Collections

Collections are our cultural memory and creative future​

CAMD museum collections include well over 56 million objects which range from early animal specimens to the latest tablet computer.

These collections encapsulate a nation’s past knowledge, its changing attitudes, advancing technologies and its interactions with the world.

Collections encompass and protect our ‘cultural memory’, which can be understood as the wisdom and understanding of past cultures transmitted from one generation to the next.

The objects within collections can also provide us with reference points from the past and springboards for new ideas and new forms of cultural expression and innovation.

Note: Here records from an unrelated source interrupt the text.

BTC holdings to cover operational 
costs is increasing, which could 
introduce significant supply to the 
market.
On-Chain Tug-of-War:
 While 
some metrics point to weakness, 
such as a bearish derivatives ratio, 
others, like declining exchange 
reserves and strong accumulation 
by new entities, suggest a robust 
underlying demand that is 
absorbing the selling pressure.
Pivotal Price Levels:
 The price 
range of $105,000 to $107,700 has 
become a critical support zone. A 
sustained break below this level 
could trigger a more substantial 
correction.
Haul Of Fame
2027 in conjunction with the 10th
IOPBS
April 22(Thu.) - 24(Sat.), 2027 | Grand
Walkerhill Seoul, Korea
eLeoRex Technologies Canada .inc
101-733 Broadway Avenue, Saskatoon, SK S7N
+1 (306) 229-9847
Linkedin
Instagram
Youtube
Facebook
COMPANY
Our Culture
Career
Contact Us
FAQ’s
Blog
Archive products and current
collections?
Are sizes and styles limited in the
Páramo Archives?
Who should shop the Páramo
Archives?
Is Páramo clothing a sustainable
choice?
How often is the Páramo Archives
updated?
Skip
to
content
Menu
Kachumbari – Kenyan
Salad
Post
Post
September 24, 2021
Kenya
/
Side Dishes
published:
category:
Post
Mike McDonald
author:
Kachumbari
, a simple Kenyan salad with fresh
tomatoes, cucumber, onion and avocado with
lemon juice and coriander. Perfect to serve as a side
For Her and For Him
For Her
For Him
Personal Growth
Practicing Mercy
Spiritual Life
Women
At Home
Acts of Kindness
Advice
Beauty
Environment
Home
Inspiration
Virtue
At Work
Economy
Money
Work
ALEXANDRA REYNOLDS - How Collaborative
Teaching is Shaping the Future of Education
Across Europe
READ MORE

National Treasures/National Collections

Museums hold their collections in trust for the nation.  These collections are highly valuable and contain many irreplaceable specimens and objects.

The larger part of Australia and New Zealand’s national cultural and natural science collections are in State/Territory or regional museums, many of which were established in the 19th or earlier 20th centuries.  More recently, exemplary national museums have also been established.  Together these organisations represent the distributed national collections of each country.

Collections are dynamic​

Museum collections and the uses to which they are put are dynamic by nature.

The collections of major museums are constantly ‘mined’ by museum staff and others for interactions which catalyze creativity and expression across a wide range of cultural and scientific fields.

For examples of the many amazing ways CAMD museums and their users put collections to use see Case Studies.

In true dynamic form, collections also continue to grow as they absorb new material, from significant contemporary indigenous art to cutting edge forms of digital technology.  Collections continue to grow and reflect the communities they serve.